This Ruling provides you with the following level of protection:

This publication (excluding appendixes) is a public ruling for the purposes of the Taxation Administration Act 1953. A public ruling is an expression of the Commissioner's opinion about the way in which a relevant provision applies, or would apply, to entities generally or to a class of entities in relation to a particular scheme or a class of schemes. If you rely on this ruling, we must apply the law to you in the way set out in the ruling (or in a way that is more favourable for you if we are satisfied that the ruling is incorrect and disadvantages you, and we are not prevented from doing so by a time limit imposed by the law). You will be protected from having to pay any underpaid tax, penalty or interest in respect of the matters covered by this ruling if it turns out that it does not correctly state how the relevant provision applies to you.

Ruling

1. Yes, the profit received on the disposal of membership interests in a subsidiary member of a consolidated group can be income according to ordinary concepts, depending on the facts of the particular case.

2. The views expressed in the Taxation Determination apply equally to a multiple entry consolidated (MEC) group where appropriate.

Date of effect

3. This Determination applies both before and after its date of issue. However, the Determination does not apply to taxpayers to the extent that it conflicts with the terms of settlement of a dispute agreed to before the date of issue of the Determination.

Commissioner of Taxation
24 May 2006

Appendix 1 - Explanation

This Appendix is provided as information to help you understand how the Commissioner's view has been reached. It does not form part of the binding public ruling.

## COMPLETE THE FOLLOWING
1. Retype the tax ruling word for word, starting at "1. Yes, the" and ending at "of the Determination.".
2. Besides a consolidated group, what kind of group does the tax ruling say the views in the Taxation Determination also apply to?

## EXCERPTED RECORDS
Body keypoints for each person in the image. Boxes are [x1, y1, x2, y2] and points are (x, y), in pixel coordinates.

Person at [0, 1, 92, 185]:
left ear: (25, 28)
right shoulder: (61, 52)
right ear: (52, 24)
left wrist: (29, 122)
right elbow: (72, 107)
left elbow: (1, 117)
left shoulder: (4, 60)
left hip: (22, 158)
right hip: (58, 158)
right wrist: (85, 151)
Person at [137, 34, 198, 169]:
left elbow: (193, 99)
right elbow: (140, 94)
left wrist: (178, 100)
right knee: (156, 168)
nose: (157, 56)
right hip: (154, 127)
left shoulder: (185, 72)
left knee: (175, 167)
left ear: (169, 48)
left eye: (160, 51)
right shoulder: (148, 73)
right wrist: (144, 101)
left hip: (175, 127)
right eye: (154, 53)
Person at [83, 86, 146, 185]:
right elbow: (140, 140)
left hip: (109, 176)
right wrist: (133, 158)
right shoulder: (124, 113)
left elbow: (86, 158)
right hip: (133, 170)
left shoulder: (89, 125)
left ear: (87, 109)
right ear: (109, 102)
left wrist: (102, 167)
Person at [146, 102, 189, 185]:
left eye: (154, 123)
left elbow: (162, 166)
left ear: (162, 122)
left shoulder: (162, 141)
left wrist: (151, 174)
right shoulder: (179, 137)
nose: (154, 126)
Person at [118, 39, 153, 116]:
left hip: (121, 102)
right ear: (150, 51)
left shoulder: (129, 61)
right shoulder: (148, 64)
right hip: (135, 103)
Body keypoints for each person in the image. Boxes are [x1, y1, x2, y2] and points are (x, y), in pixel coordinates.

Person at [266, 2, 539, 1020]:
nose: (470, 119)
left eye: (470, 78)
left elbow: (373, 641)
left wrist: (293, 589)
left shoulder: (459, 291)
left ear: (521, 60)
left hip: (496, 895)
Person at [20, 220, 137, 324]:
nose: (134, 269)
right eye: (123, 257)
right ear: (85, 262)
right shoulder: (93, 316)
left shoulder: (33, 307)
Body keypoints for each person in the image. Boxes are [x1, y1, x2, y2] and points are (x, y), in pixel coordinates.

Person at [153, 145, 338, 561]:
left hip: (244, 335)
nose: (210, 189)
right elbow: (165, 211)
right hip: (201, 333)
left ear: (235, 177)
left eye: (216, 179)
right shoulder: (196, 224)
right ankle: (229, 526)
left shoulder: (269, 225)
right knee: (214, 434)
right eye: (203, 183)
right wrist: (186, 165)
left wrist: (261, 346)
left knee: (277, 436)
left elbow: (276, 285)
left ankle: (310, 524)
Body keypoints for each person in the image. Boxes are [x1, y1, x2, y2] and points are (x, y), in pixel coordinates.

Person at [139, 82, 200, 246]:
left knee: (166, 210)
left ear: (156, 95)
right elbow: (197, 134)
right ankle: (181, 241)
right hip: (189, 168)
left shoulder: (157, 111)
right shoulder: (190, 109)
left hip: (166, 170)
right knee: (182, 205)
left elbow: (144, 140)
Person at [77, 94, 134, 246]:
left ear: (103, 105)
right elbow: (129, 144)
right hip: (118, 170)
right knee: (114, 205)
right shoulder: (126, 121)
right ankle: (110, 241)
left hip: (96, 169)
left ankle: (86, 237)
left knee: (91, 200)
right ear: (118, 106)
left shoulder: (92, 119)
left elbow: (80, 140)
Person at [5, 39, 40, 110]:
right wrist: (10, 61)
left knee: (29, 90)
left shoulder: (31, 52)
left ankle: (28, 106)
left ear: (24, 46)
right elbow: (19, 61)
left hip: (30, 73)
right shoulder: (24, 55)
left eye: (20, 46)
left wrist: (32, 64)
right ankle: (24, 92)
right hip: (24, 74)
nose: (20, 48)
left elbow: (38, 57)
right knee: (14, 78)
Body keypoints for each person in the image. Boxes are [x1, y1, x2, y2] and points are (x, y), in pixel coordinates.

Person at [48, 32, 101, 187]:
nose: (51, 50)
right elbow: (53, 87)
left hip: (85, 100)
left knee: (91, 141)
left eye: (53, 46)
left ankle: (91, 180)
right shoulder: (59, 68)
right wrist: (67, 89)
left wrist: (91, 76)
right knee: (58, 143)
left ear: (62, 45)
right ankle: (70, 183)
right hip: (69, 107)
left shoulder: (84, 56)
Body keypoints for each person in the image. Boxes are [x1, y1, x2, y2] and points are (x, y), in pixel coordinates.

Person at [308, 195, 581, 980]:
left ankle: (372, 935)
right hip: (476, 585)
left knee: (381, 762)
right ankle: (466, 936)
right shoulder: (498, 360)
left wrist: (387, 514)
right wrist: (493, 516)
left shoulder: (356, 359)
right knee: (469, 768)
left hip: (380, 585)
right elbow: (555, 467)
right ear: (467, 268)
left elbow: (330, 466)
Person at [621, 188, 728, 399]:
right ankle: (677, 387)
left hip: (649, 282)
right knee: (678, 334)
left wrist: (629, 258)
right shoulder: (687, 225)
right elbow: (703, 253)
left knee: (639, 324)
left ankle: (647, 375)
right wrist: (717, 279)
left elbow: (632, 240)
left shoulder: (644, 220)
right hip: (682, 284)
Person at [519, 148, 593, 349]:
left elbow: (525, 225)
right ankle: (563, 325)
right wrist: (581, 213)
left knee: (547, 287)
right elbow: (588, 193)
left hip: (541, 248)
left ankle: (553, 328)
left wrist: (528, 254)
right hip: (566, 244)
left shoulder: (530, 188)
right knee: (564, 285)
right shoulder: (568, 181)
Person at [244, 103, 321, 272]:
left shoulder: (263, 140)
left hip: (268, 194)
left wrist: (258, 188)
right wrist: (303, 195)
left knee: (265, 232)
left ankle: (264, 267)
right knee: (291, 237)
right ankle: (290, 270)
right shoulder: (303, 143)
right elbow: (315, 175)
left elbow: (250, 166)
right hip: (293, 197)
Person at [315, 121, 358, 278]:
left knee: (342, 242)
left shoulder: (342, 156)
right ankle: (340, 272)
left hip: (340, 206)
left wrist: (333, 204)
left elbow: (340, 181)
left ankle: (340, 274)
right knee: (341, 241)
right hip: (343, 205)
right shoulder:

## OUTPUTS IN ORDER
1.
1. Yes, the profit received on the disposal of membership interests in a subsidiary member of a consolidated group can be income according to ordinary concepts, depending on the facts of the particular case.

2. The views expressed in the Taxation Determination apply equally to a multiple entry consolidated (MEC) group where appropriate.

Date of effect

3. This Determination applies both before and after its date of issue. However, the Determination does not apply to taxpayers to the extent that it conflicts with the terms of settlement of a dispute agreed to before the date of issue of the Determination.

2. A multiple entry consolidated (MEC) group, where appropriate.